The hospitals scoring above the limit of agreement had more frequent a high percentage of first BCS (≥70%). This might indicate differences in technical approach of surgeons in these hospitals. Hospitals scoring under the limit of agreement were all hospitals treating more than 50 patients with BCS per year. Both findings were borderline significant (P = 0.05). Further research is needed, in which information on the level of individual surgeons may add valuable information.

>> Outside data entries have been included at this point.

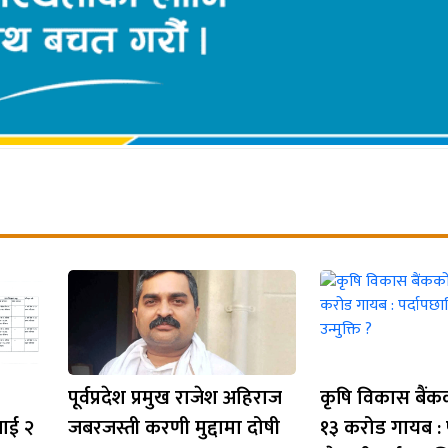
पूर्वप्रदेश प्रमुख राजेश अहिराज
कृषि विकास बैं
लाई २
जबरजस्ती करणी मुद्दामा दोषी
१३ करोड गायब : 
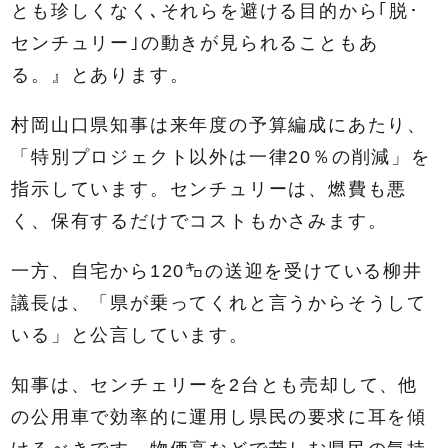
とも珍しくなく､それらを避ける目的から｢脱･
センチュリー｣の動きが見られることもあ
る。』とあります。
村岡山口県知事は来年度の予算編成にあたり、
「特別プロジェクト以外は一律20％の削減」を
指示しています。センチュリーは、燃費も悪
く、保有するだけでコストもかさみます。
一方、自宅から120㌔の送迎を受けている柳井
議長は、「県が乗ってくれと言うからそうして
いる」と公言しています。
知事は、センチェリーを2台とも売却して、他
の公用車で効率的に運用し県民の要求に耳を傾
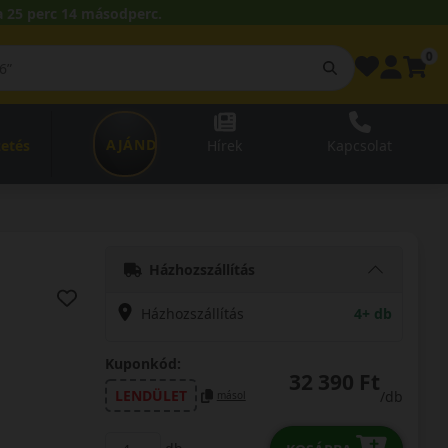
 25 perc 13 másodperc.
0
AJÁNDÉKUTALVÁNY
zetés
Hírek
Kapcsolat
Házhozszállítás
Házhozszállítás
4+ db
Kuponkód:
32 390 Ft
LENDÜLET
/db
másol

Combining quality indicators

The clinical relevance of this quality indicator lies in optimizing the quality of BCS by minimizing additional costs due to re-operation, minimizing burden on the patient, and improving cosmetic result. Others have suggested using re-resection rates or the number of operations needed for removal of the tumor as a quality indicator [19, 20]. Also, for understanding the treatment results on hospital level, we should have insight into the additional treatment for patients with positive margins [12, 21]. Combining these indicators would give a more comprehensive insight into adequate treatment.

We conclude that quality-of-care outcomes on hospital level should be interpreted separately for DCIS and invasive tumors. In addition, the limits of agreement should be taken into consideration, for example by using funnel plots. Lastly, results without case mix correction should be interpreted with caution.